(Data supplied Opens)

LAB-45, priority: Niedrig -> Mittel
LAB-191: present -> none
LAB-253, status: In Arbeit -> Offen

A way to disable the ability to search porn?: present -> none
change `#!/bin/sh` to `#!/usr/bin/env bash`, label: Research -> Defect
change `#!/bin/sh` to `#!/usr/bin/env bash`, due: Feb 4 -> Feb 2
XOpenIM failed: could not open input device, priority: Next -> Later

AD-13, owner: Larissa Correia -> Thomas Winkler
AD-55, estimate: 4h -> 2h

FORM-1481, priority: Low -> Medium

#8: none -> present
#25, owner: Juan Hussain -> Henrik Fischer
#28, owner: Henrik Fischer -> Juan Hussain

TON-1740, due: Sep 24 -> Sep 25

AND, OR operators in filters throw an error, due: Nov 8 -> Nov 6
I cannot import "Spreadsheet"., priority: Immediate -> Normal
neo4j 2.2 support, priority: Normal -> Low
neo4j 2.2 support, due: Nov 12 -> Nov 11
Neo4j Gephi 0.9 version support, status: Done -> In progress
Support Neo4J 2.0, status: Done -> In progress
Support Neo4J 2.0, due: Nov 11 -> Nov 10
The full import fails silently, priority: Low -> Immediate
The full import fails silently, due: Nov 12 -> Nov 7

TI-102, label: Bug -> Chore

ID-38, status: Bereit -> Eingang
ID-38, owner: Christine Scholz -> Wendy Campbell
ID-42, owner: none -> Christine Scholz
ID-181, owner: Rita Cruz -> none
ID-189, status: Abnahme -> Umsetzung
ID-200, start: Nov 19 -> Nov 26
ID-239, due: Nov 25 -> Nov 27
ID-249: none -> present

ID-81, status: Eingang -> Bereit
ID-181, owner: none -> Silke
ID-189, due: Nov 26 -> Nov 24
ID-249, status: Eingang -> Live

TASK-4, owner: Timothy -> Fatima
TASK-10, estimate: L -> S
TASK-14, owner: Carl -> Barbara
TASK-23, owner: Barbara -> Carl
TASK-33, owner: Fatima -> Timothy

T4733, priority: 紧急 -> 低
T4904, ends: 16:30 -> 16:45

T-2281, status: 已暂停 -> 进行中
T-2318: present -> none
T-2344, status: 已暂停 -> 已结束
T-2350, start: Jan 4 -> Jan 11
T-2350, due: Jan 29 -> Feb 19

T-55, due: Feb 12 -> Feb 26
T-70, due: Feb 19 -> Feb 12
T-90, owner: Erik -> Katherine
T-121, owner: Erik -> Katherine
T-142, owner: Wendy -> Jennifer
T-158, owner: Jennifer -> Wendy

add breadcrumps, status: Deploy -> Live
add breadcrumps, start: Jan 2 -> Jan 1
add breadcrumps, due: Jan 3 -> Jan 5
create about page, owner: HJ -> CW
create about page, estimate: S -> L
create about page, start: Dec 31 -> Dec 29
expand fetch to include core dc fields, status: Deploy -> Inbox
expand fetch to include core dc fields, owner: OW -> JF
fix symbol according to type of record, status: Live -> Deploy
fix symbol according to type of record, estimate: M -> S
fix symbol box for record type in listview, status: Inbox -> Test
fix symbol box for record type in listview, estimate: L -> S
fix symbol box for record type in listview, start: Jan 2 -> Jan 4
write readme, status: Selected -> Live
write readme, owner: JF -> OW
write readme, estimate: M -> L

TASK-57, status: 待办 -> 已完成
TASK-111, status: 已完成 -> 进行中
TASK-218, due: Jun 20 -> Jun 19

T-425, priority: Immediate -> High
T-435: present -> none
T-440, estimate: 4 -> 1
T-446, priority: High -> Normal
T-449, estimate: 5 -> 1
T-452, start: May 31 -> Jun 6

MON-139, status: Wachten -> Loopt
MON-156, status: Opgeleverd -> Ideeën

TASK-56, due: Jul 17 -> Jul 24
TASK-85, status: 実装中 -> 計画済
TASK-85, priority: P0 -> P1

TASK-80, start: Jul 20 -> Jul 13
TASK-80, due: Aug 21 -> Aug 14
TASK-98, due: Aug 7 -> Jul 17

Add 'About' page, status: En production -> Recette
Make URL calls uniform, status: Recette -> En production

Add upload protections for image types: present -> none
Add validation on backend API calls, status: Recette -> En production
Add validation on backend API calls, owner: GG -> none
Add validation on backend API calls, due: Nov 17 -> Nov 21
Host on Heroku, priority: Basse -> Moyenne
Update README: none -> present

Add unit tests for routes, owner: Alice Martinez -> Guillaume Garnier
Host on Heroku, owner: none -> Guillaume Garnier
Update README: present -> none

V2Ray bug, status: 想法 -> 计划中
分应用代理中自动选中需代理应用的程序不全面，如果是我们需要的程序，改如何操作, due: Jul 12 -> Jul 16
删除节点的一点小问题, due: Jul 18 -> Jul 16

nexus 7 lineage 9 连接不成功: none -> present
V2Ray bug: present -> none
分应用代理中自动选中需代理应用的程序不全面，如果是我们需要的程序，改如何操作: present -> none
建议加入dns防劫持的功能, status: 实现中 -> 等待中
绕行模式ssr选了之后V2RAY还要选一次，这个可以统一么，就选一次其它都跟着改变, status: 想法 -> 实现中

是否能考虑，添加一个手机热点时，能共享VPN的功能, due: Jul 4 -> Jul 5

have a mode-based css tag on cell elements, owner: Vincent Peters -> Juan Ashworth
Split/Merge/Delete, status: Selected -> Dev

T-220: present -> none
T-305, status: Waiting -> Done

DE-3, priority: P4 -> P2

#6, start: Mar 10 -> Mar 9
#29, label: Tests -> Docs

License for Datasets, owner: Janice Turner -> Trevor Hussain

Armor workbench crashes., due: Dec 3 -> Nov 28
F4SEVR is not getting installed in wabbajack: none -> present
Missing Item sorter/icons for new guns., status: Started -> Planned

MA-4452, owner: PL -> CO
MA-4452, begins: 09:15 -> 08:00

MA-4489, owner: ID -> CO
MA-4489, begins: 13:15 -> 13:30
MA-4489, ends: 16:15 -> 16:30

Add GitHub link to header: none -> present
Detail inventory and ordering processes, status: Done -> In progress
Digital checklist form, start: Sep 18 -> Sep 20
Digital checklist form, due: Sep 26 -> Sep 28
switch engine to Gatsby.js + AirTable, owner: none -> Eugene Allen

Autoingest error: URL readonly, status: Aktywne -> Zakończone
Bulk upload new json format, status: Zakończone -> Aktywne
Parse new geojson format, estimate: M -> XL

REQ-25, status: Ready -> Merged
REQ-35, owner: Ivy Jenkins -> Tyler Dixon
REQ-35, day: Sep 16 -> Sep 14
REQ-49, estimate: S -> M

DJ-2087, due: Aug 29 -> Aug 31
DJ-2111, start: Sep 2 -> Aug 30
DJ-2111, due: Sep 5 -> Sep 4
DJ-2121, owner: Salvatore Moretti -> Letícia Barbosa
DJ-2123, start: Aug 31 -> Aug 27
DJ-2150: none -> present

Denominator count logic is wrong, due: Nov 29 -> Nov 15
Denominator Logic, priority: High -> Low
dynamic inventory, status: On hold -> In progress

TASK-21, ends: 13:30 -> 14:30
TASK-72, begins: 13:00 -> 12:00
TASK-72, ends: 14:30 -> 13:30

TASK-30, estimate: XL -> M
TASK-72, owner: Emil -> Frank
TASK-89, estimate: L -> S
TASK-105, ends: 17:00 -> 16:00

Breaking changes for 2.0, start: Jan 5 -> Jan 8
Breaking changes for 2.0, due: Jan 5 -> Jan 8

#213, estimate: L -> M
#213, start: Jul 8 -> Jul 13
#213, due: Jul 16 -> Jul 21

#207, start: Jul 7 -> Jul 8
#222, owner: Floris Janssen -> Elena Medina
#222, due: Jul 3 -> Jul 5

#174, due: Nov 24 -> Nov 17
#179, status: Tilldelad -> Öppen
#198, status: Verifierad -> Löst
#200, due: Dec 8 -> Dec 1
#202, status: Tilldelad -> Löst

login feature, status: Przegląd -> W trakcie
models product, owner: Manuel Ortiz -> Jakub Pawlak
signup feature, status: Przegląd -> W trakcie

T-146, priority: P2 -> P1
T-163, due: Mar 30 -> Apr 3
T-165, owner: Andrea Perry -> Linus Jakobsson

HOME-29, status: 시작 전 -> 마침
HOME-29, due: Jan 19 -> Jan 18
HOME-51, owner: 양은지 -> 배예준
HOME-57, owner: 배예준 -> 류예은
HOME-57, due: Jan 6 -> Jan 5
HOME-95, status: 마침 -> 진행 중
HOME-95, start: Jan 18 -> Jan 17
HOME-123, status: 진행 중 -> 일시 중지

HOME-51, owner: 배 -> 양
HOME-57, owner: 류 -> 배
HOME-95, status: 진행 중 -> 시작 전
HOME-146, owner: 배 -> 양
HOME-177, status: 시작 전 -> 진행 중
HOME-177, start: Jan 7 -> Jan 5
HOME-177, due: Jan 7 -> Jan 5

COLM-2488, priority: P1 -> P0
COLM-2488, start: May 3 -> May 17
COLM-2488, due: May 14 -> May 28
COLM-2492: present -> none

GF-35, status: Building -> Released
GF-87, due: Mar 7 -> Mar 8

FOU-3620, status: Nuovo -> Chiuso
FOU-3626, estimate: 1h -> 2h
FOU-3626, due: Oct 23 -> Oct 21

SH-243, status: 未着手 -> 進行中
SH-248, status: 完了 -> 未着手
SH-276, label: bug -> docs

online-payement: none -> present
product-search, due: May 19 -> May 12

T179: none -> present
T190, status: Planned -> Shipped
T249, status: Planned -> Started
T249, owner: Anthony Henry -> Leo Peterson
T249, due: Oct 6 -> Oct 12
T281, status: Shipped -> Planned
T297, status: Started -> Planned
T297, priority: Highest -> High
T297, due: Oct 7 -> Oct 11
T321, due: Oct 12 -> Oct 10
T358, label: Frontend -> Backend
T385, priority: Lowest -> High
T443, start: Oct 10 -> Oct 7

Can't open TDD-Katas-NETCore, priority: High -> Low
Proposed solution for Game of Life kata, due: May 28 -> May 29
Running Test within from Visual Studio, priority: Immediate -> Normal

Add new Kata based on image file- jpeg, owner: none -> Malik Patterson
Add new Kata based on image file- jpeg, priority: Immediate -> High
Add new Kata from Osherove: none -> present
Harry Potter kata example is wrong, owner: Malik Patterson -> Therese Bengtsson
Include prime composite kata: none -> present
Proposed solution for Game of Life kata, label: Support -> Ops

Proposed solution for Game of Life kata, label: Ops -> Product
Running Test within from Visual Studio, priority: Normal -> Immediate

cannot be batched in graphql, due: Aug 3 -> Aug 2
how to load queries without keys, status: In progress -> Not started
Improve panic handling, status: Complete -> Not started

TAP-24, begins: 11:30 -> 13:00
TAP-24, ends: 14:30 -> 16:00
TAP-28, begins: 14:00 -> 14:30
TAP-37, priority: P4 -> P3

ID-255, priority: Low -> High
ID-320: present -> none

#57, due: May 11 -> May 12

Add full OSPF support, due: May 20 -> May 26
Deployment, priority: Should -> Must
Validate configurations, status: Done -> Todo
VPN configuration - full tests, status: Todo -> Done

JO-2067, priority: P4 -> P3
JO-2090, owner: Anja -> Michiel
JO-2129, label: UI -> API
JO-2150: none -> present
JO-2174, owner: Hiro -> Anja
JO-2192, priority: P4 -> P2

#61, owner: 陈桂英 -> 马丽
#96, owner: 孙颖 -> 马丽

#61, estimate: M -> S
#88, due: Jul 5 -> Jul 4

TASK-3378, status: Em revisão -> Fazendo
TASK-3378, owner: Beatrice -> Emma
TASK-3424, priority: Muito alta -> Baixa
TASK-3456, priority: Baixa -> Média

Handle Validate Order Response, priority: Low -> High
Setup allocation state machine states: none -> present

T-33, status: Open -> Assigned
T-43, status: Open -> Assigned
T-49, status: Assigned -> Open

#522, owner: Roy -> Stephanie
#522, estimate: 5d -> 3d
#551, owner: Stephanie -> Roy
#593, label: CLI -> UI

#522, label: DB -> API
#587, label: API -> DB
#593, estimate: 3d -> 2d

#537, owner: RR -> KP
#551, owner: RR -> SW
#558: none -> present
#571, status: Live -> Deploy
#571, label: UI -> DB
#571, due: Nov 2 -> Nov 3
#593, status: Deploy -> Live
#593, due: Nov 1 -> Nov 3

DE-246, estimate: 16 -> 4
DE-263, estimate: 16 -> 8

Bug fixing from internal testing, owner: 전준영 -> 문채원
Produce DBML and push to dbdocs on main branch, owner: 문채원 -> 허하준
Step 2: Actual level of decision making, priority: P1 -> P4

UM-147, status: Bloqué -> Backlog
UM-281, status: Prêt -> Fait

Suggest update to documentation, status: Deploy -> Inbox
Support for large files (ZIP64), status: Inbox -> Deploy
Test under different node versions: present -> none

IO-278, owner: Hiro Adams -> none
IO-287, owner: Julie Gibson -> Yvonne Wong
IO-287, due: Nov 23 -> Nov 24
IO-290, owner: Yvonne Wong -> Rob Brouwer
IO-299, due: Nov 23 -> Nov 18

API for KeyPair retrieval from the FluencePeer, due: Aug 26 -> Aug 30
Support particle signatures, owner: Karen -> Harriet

(Data supplied Closes)

Brief: With the first line being the one containing "TASK-85, priority: P0 -> P1" and the last line the one containing "分应用代理中自动选中需代理应用的程序不全面，如果是我们需要的程序，改如何操作: present ->", transcribe exactly the lines above that fall in that range.

Task response:
TASK-85, priority: P0 -> P1

TASK-80, start: Jul 20 -> Jul 13
TASK-80, due: Aug 21 -> Aug 14
TASK-98, due: Aug 7 -> Jul 17

Add 'About' page, status: En production -> Recette
Make URL calls uniform, status: Recette -> En production

Add upload protections for image types: present -> none
Add validation on backend API calls, status: Recette -> En production
Add validation on backend API calls, owner: GG -> none
Add validation on backend API calls, due: Nov 17 -> Nov 21
Host on Heroku, priority: Basse -> Moyenne
Update README: none -> present

Add unit tests for routes, owner: Alice Martinez -> Guillaume Garnier
Host on Heroku, owner: none -> Guillaume Garnier
Update README: present -> none

V2Ray bug, status: 想法 -> 计划中
分应用代理中自动选中需代理应用的程序不全面，如果是我们需要的程序，改如何操作, due: Jul 12 -> Jul 16
删除节点的一点小问题, due: Jul 18 -> Jul 16

nexus 7 lineage 9 连接不成功: none -> present
V2Ray bug: present -> none
分应用代理中自动选中需代理应用的程序不全面，如果是我们需要的程序，改如何操作: present -> none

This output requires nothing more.